Bonsoir,
Je viens de recevoir le livre du Capitaine Regnault: Loin de France, Pages détachées du Carnet de route d’un officier de l’Armée d’Orient 1915-1917, Société Française d’imprimerie et de publicité, Paris, Angers, 1921.
Je vous livre le passage qui nous intéresse:
"L'avion abattu.
Gros émoi dans le camp. Des cris, des appels m'éveillent. Au dessus de nous, à faible hauteur, se déroule un combat aérien. La jumelle aux yeux, je regarde. Le français soudain, fonce sur son adversaire. Là-haut, les mitrailleuses crépitent. Clameur formidable: l'allemand tombe. A pic, l'appareil descend pour se renverser soudain. Un point noir est projeté en avant et je vois nettement l'homme tomber en boule, tandis que l'appareil renversé glisse plus doucement vers le sol.
L'avion est tombé dans la partie sud du lac Ardzan, marécage couvert de roseaux, dépassant l'eau de plus de deux mètres.
Discussion hâtive avec les aviateurs français qui ont atterri au bord du lac, des barques sont réquisitionnées par mes zouaves et nous embarquons.
Un chenal frayé nous permet d'espacer les cinq barques sur un vaste front et face au sud, nous nous enfonçons dans les roseaux.

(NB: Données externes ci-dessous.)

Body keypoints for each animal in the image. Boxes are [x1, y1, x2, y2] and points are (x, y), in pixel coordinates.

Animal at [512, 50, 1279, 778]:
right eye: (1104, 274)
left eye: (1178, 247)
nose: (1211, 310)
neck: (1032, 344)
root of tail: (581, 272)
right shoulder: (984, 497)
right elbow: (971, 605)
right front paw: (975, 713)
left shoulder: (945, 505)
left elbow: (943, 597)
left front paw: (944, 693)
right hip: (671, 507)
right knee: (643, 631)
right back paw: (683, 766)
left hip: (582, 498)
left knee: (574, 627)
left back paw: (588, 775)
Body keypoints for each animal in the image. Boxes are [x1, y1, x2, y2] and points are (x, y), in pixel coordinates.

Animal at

Seul dans ma barque avec un adjudant et un pécheur grec, nous allons, restant en liaison à la voix avec les barques voisines.
Les roseaux serrés empêchent de ramer et coupent les mains qui les écartent. Une odeur fétide monte de cette eau croupie, où grouillent des larves informes, des nuages de moustiques tourbillonnent autour de nous.

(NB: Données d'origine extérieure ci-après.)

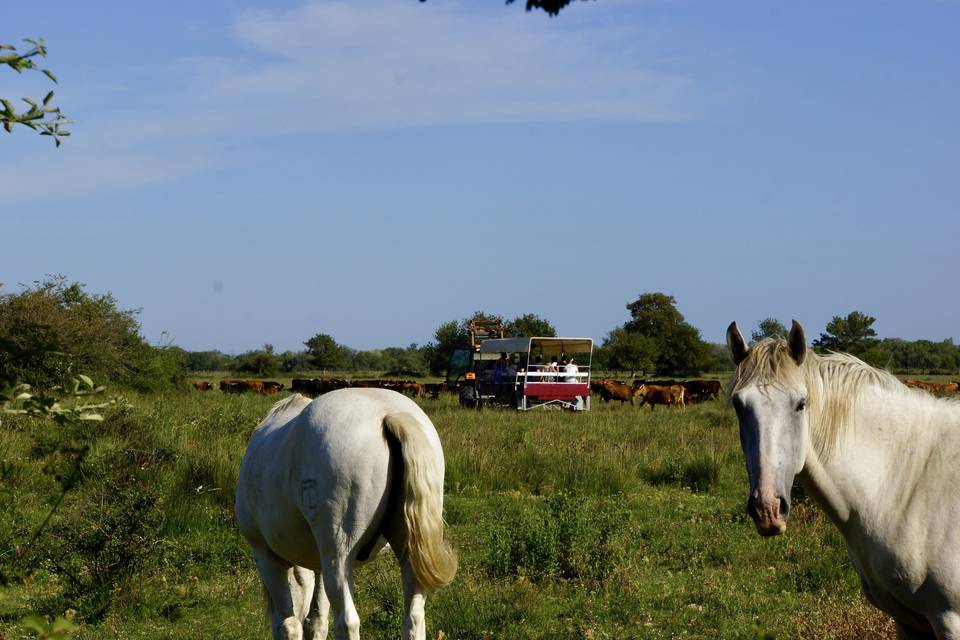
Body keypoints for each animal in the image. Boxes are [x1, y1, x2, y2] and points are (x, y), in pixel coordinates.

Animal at [234, 388, 456, 640]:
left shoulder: (266, 555)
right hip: (407, 555)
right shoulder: (317, 564)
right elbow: (317, 621)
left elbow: (288, 624)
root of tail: (388, 413)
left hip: (338, 558)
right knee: (413, 617)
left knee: (347, 621)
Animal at [728, 322, 960, 636]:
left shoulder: (950, 620)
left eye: (801, 404)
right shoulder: (908, 623)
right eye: (738, 406)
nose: (767, 509)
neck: (910, 480)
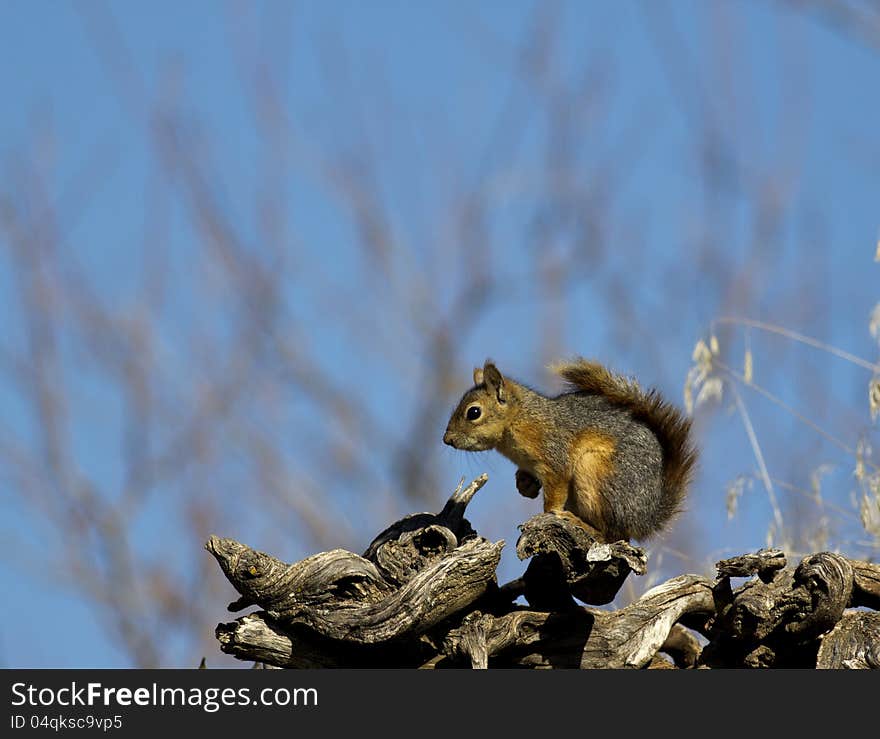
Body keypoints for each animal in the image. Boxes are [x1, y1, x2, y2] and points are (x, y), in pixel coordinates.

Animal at [444, 360, 696, 544]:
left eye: (474, 412)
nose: (447, 440)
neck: (519, 420)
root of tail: (646, 519)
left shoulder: (555, 453)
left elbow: (556, 488)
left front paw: (549, 513)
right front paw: (525, 485)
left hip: (595, 473)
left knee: (612, 535)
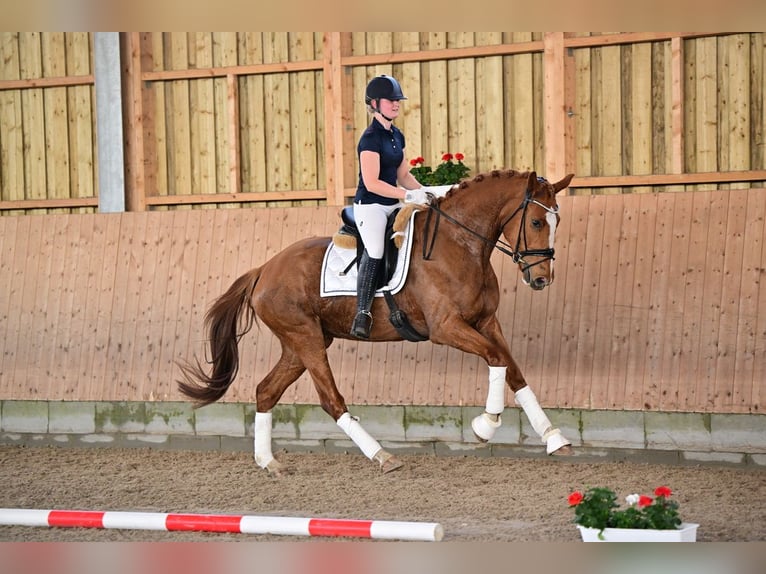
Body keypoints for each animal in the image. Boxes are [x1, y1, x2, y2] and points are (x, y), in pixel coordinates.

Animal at [178, 170, 576, 476]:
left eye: (557, 221)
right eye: (536, 221)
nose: (542, 279)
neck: (459, 244)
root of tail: (263, 270)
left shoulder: (487, 322)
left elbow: (513, 371)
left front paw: (554, 438)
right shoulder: (446, 328)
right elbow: (495, 359)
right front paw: (485, 425)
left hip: (300, 344)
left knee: (265, 391)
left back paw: (268, 462)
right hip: (305, 338)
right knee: (331, 400)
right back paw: (382, 456)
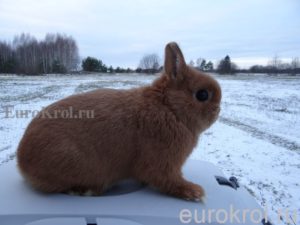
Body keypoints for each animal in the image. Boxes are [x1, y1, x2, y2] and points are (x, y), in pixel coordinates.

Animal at [17, 42, 221, 200]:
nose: (218, 110)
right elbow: (167, 180)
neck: (169, 108)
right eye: (202, 95)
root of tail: (22, 161)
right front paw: (194, 192)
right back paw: (86, 190)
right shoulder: (162, 163)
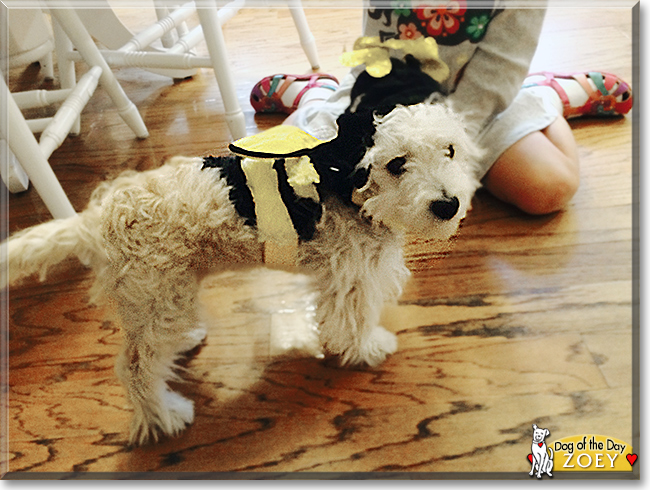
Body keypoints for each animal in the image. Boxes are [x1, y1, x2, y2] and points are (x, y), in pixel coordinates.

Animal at [2, 91, 478, 444]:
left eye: (450, 150)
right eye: (397, 163)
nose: (448, 204)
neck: (346, 182)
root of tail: (95, 221)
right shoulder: (352, 279)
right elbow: (353, 323)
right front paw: (368, 349)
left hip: (165, 297)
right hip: (161, 299)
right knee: (136, 368)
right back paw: (165, 415)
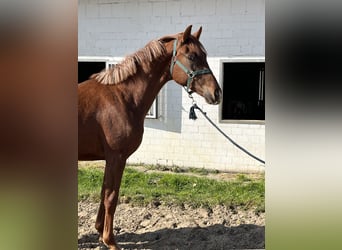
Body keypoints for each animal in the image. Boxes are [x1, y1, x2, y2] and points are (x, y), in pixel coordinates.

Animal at [78, 25, 222, 250]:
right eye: (192, 56)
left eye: (205, 56)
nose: (216, 93)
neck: (121, 96)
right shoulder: (117, 157)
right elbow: (111, 197)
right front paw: (110, 241)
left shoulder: (110, 159)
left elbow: (104, 193)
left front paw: (100, 232)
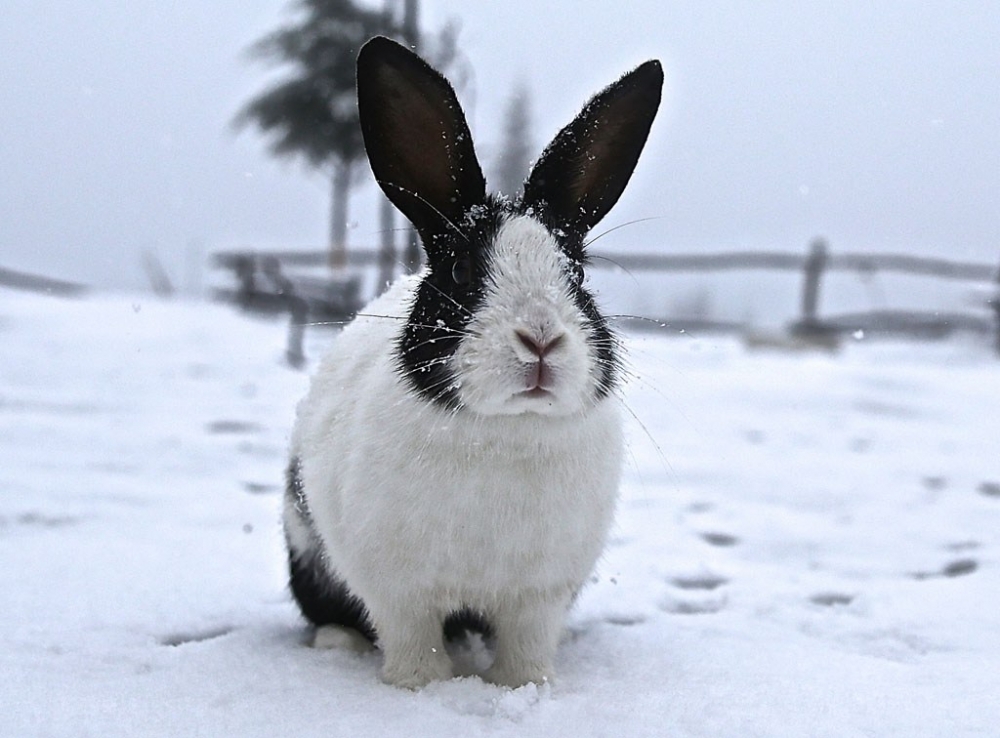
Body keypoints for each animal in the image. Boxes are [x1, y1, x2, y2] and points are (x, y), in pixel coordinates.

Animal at [282, 34, 660, 688]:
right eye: (461, 270)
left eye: (577, 276)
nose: (540, 340)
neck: (506, 430)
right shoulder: (400, 593)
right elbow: (414, 642)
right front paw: (418, 689)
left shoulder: (539, 597)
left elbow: (526, 648)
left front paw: (528, 688)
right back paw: (338, 642)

Une heure durant, nous avançons ainsi, les appels des voisins se font rares, las de cette navigation pénible, ils nous abandonnent.

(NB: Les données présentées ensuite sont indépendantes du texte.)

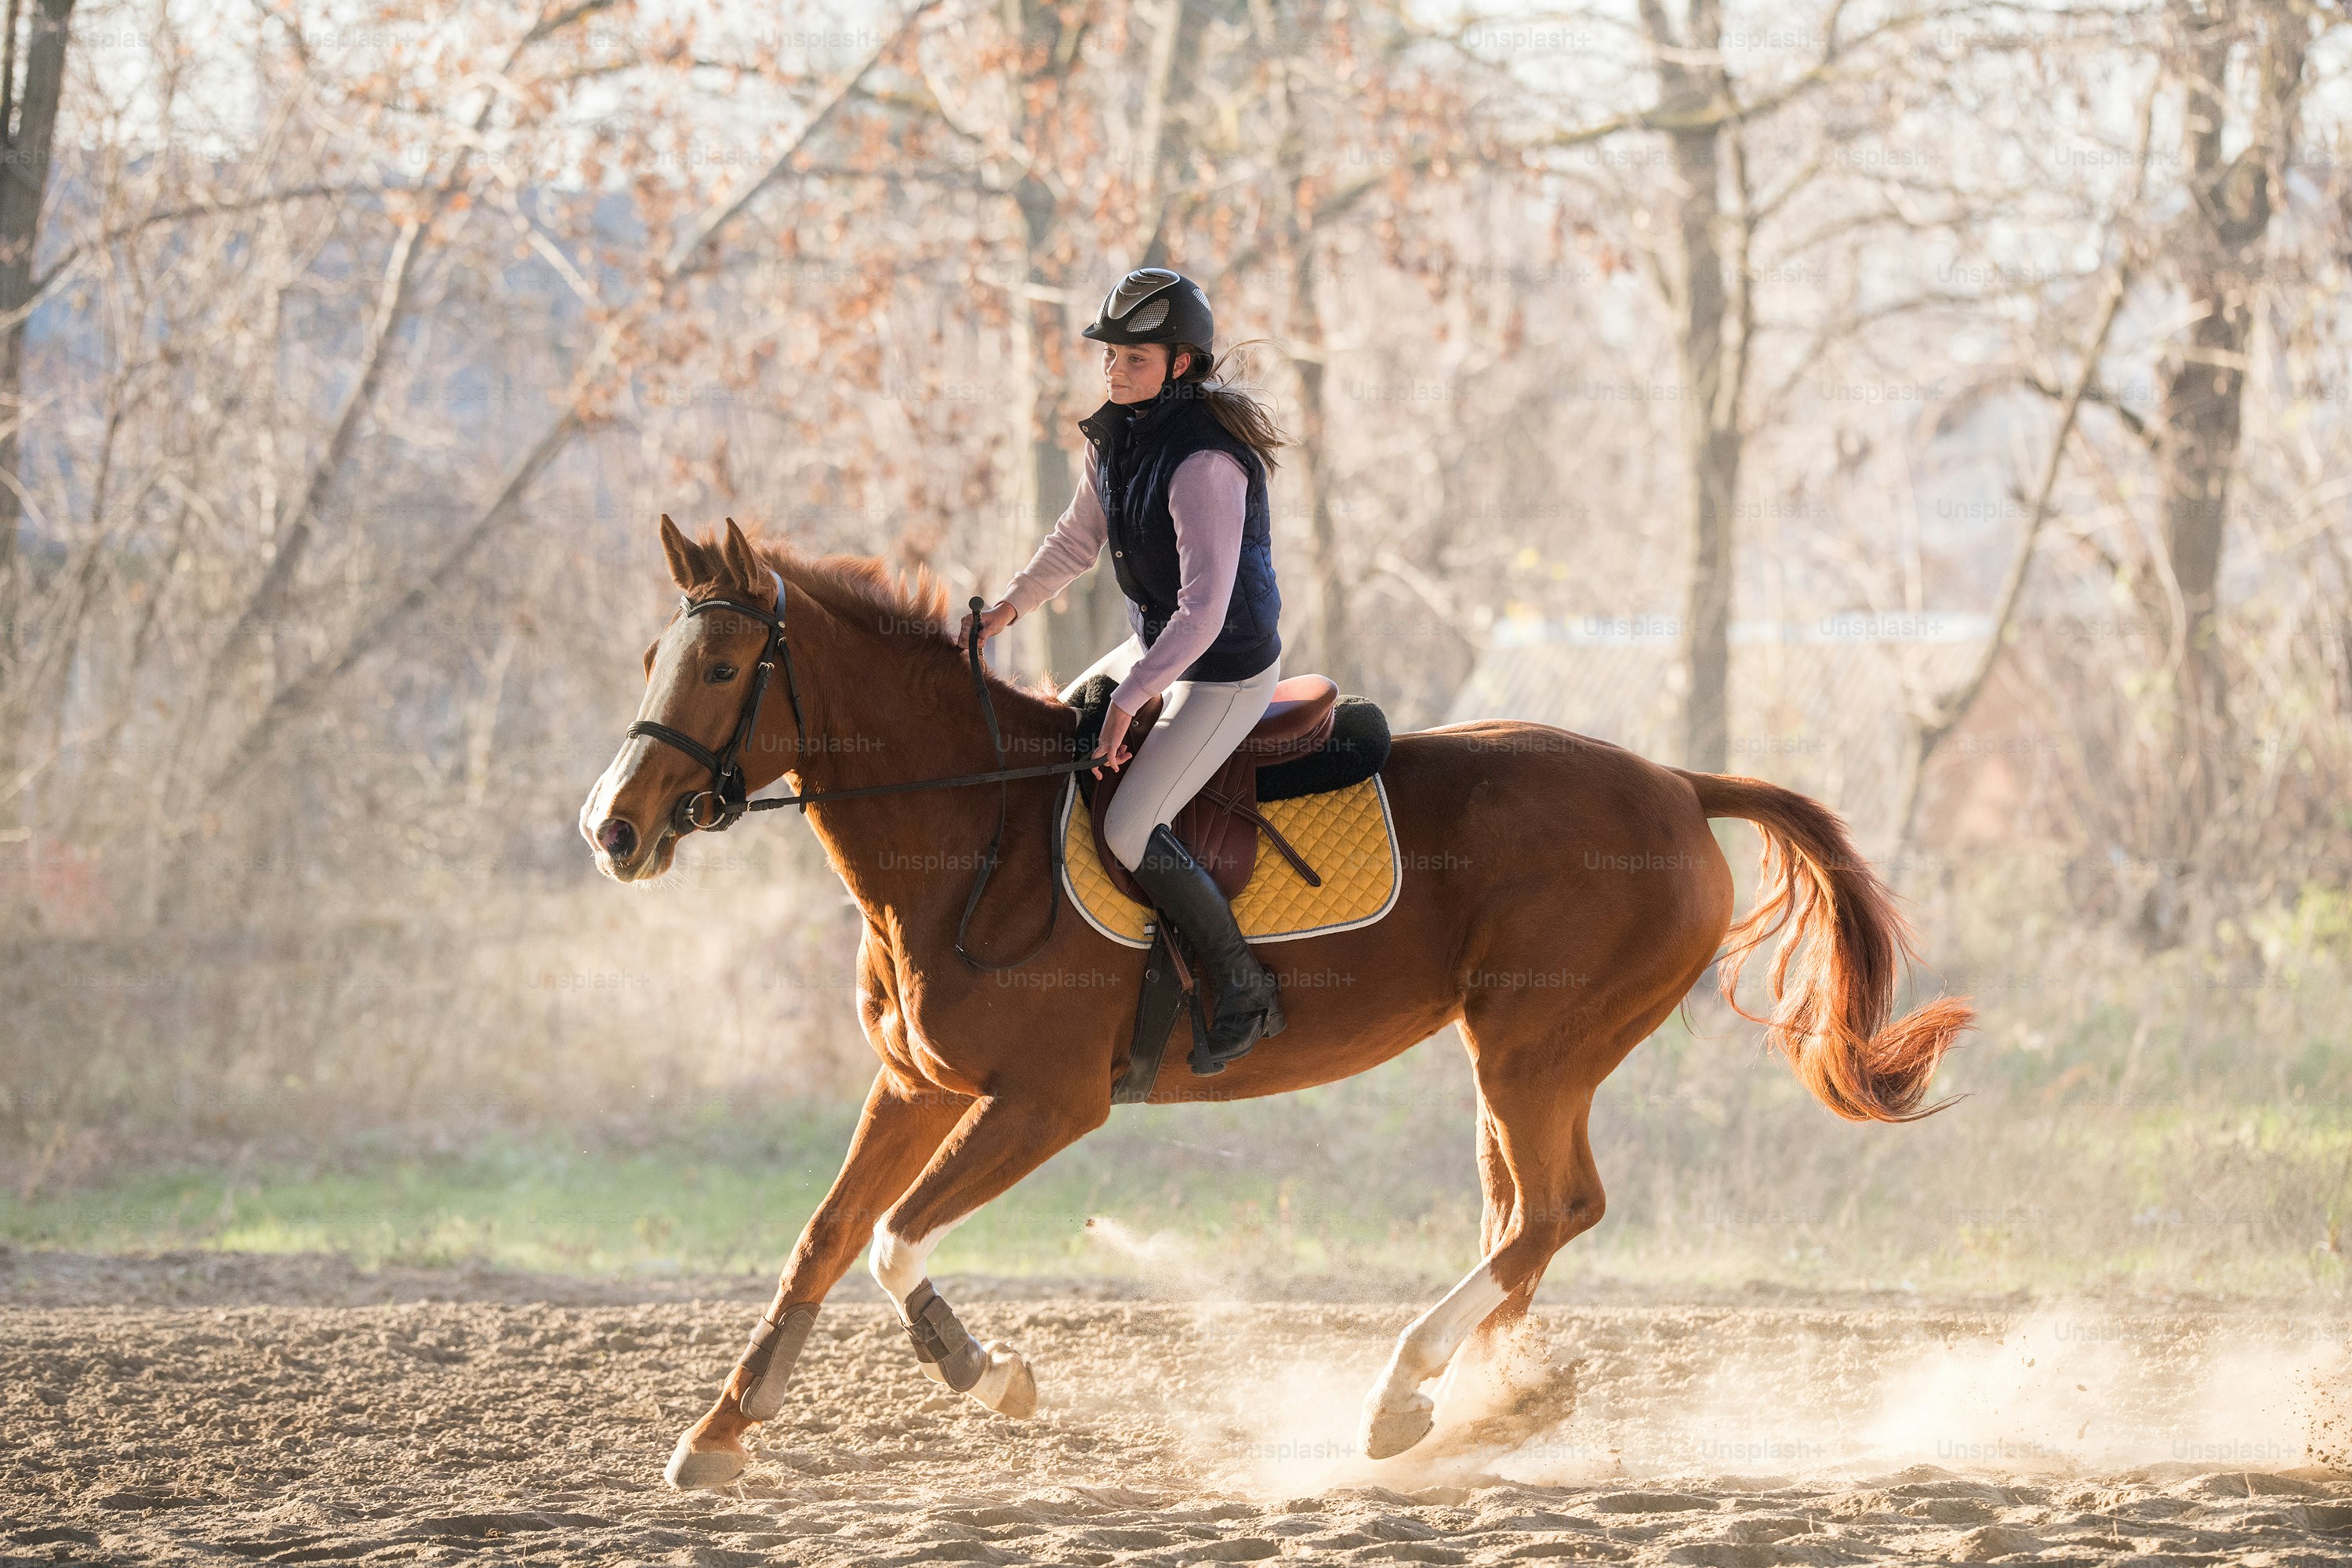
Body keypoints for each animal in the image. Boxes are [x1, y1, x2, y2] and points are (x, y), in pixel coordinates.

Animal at [579, 516, 1972, 1489]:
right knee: (1522, 1223)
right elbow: (822, 1240)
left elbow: (892, 1238)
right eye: (651, 658)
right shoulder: (918, 1084)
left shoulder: (1044, 1105)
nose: (613, 831)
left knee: (1553, 1211)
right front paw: (720, 1436)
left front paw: (989, 1375)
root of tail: (1680, 786)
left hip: (1538, 1048)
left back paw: (1404, 1396)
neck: (971, 829)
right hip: (1520, 1059)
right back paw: (1483, 1409)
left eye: (721, 665)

Seuls dans les roseaux, nous voguons, la gaffe ne rencontre plus le fond, la barque fait eau et l'écope, passée de main en main a peine à la vider. Une avarie, une fissure, ce sera la mort sans rémission, la noyade sans espoir de secours, en plein marais. Pourtant, nous le sentons, nous sommes sur la bonne voie et pourtant, en vain de l'avant de la barque, je fouille l'épais taillis des joncs. Encore un effort, des deux bras, j'écarte les tiges et soudain, un cri nous échappe: "le voilà!"
Les roseaux brisés sur un large espace, dans une grande tâche d'huile et d'essence, entouré de débris, l'oiseau abattu est là, dans un grand silence. Retourné, les deux ailes brisées le soutenant encore, il étale fièrement au ciel, ses croix noires, tandis que le vent joue une fanfare grêle aux cimes des roseaux.
Notre barque aborde l'appareil. Hissé sur le fuselage, j'atteins et défonce le capot. Un casque, des papiers, des cartes mouillées, je recueille ce butin et soudain, mon bras plongé dans l'eau touche quelque chose: le corps du pilote allemand....
Demain, des zouaves réussiront à ramener l'avion au rivage et le cadavre sera enterré avec les honneurs militaires.
Et puis, plus tard....
Kalenik, octobre 1916. Un soldat entre et salue: "Mon lieutenant, l'officier payeur vous prie de vouloir signer ceci". Et tandis que ma main signe l'acte de décès de "Koestle Joseph de Hanovre (Allemagne) aviateur, décoré de la Croix de Fer, mort dans un combat aérien le 23 mars 1916, à Amatovo, Grèce", je revois soudain le ciel si clair de mars, l'avion abattu flottant sur le lac, tandis que le vent se jouait dans les roseaux et ma pensée va très loin, vers l'officier, vers l'autre qui , projeté de cinq cent mètres de hauteur, s'est enfoui à tout jamais, lui, sans laisser aucune trace dans les roseaux d'Ardzan."
Ce qu'on peut en tirer:
- Les photos présentées datent du lendemain du crash, 24 mars, jour où les zouaves ramènent l'épave et le corps sur la terre ferme. Les personnes qui y figurent ne sont donc pas nécessairement les découvreurs de la veille.